When your parents tell you they will be divorcing*

by Rod Smith
  • You may not be able to think about anything because such news can be like a powerful anesthetic. Do not be surprised if you feel dizzy and your thoughts and feelings jump around inside you. This may last for a while. You will settle into the new truth about your life and new routines.
  • Your parents will probably tell you they still love you and each other. Try to believe it. This can be very confusing. Parents can often forget they are finishing something they started as adults. They’ve had lives without each other before you came along. It can feel like you are losing everything because you’ve never known life to be any other way. For you love, security, and feeling safe are all wrapped in one package. The package always included both parents. Their change shifts everything about your life.
  • Now that you’ve been told, don’t be surprised if you think you are the only one who did not know it was coming. Your world is the only one you know. This was how you thought life was supposed to be.
  • Many young people create successful lives even though their parents divorced. Decide to do the same.

*Written to 13 and 14 year old

December 17, 2017

Wedding plans…..

by Rod Smith

“I’m 28. I will marry a wonderful woman in August. My mother brainwashed me with venom about my father for 24 years. He lives nearby. I hardly know him. I think I want him at my wedding. She is threatening to boycott if he is invited or there.”

It’s your wedding. Except for your mother’s friends whom you want included, the invitation list (under these toxic conditions) is none of her business. Allow your mother hostage power now means you can expect her to try to wield similar threatening power over other matters in your married life.

The good news is you have several months to complete important work with both parents.

Contact dad. Invite him into the slow, deliberate process of deeper, appropriate, father-son intimacy. (Use your own words). Suggest a bi-weekly breakfast and tell him there will be no talk whatsoever about your mother. After a few breakfasts include the “wonderful woman.”

Stand up to your mother. Tell her you want her at the wedding but it is an invitation she may always decline. Include her on other plans – the challenge is to not alienate your mother but to clearly define your response to her controlling ways.

Defining yourself to both your parents will do more for your long-term fulfillment than anything else you do.

December 3, 2017

Ego rush

by Rod Smith

You’ve heard about an adrenalin rush. I’ve seen ego rush. I see it in in groups, teams, and in classrooms. I detect it rumbling in me. Perhaps it’s natural and part of survival.

Symptoms of an ego rush occurring:

  • Authentic conversation – the give and take and the sharing and building on ideas of others – seems impossible. It’s verbal arm-wrestling or nothing.
  • Perceived insults, rebuffs, refusals, or dismissals are stored.
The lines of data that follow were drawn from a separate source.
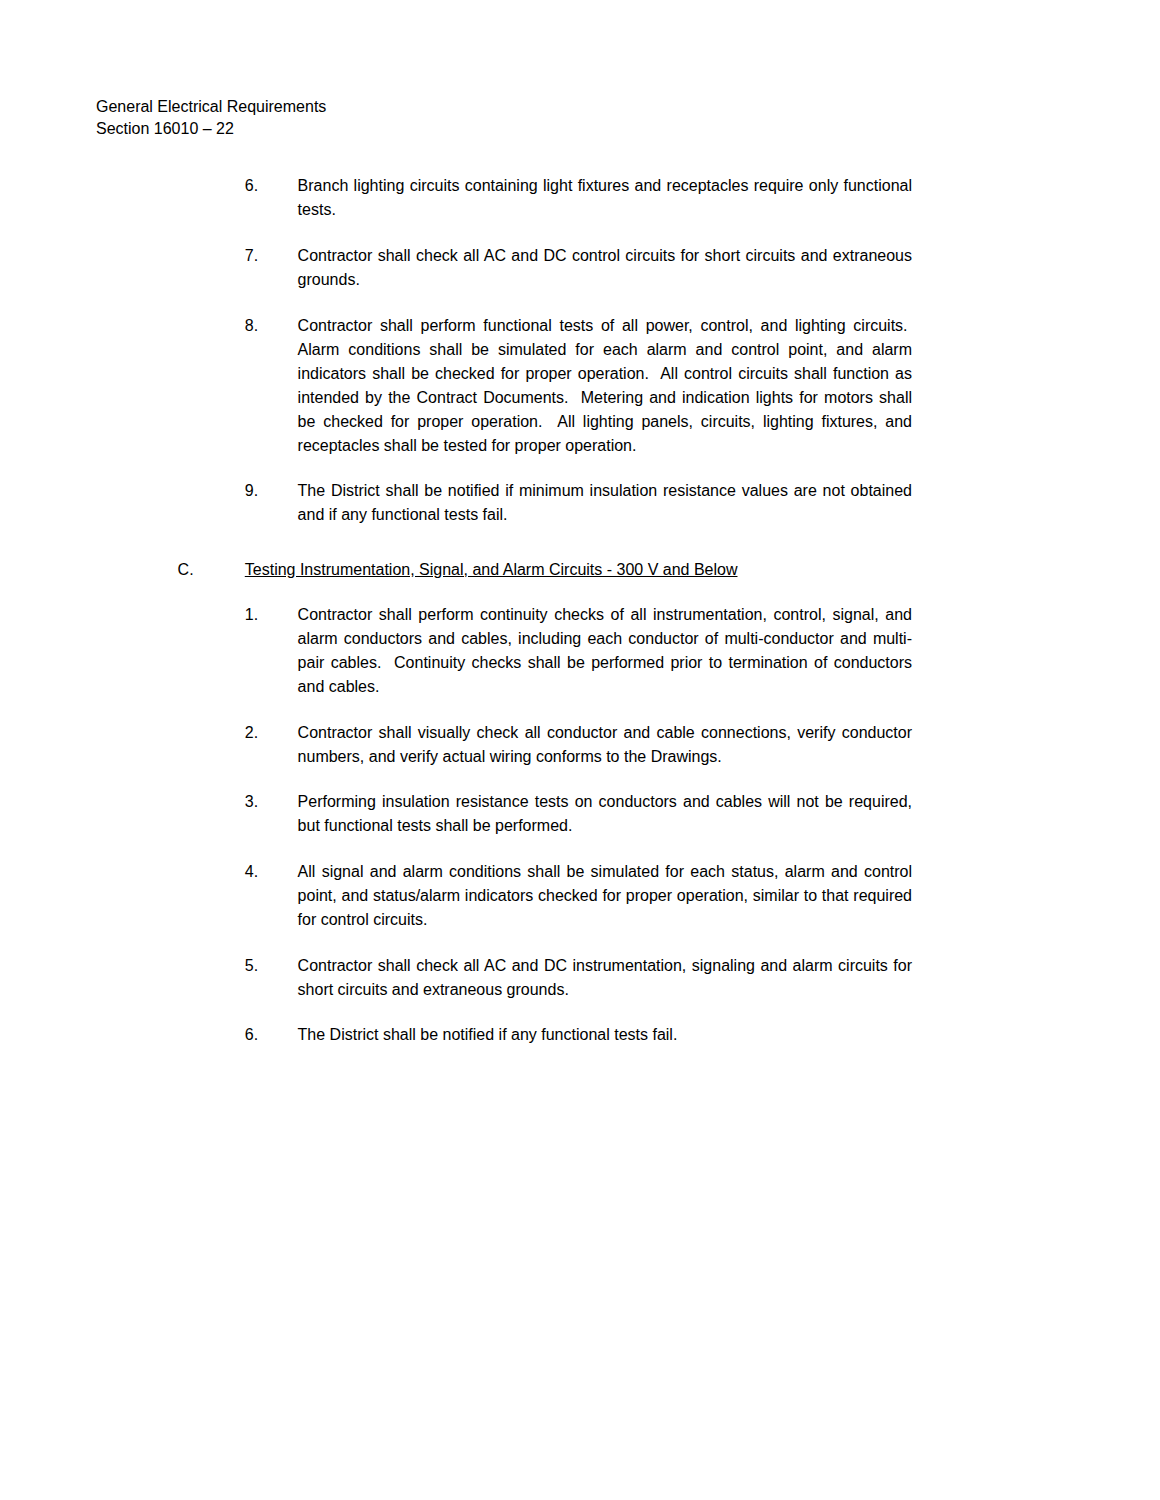General Electrical Requirements
Section 16010 – 22
6. Branch lighting circuits containing light fixtures and receptacles require only functional tests.
7. Contractor shall check all AC and DC control circuits for short circuits and extraneous grounds.
8. Contractor shall perform functional tests of all power, control, and lighting circuits. Alarm conditions shall be simulated for each alarm and control point, and alarm indicators shall be checked for proper operation. All control circuits shall function as intended by the Contract Documents. Metering and indication lights for motors shall be checked for proper operation. All lighting panels, circuits, lighting fixtures, and receptacles shall be tested for proper operation.
9. The District shall be notified if minimum insulation resistance values are not obtained and if any functional tests fail.
C. Testing Instrumentation, Signal, and Alarm Circuits - 300 V and Below
1. Contractor shall perform continuity checks of all instrumentation, control, signal, and alarm conductors and cables, including each conductor of multi-conductor and multi-pair cables. Continuity checks shall be performed prior to termination of conductors and cables.
2. Contractor shall visually check all conductor and cable connections, verify conductor numbers, and verify actual wiring conforms to the Drawings.
3. Performing insulation resistance tests on conductors and cables will not be required, but functional tests shall be performed.
4. All signal and alarm conditions shall be simulated for each status, alarm and control point, and status/alarm indicators checked for proper operation, similar to that required for control circuits.
5. Contractor shall check all AC and DC instrumentation, signaling and alarm circuits for short circuits and extraneous grounds.
6. The District shall be notified if any functional tests fail.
They lurk in awareness, crouched for attack when the timing is right.
  • What a person knows must be known and he or she will nudge and provoke until you share his or her belief in his or her superiority.
  • The ego will win by winning or it will win by losing but humility and backing down are not options.
  • Actual loss, perceived as humiliation, is temporary – a matter of perception. The “loser” will circle around and get even.
  • Everything spins around hierarchy and real engagement, the wrangling, is delayed until the hierarchy is figured out.
  • Conversations are calculated and are a means to advance an undisclosed agenda.
  • The presence of authentic humility escapes or confuses those caught up in the ego rush as much as witnessing or trying to engage in a conversation using a totally foreign language.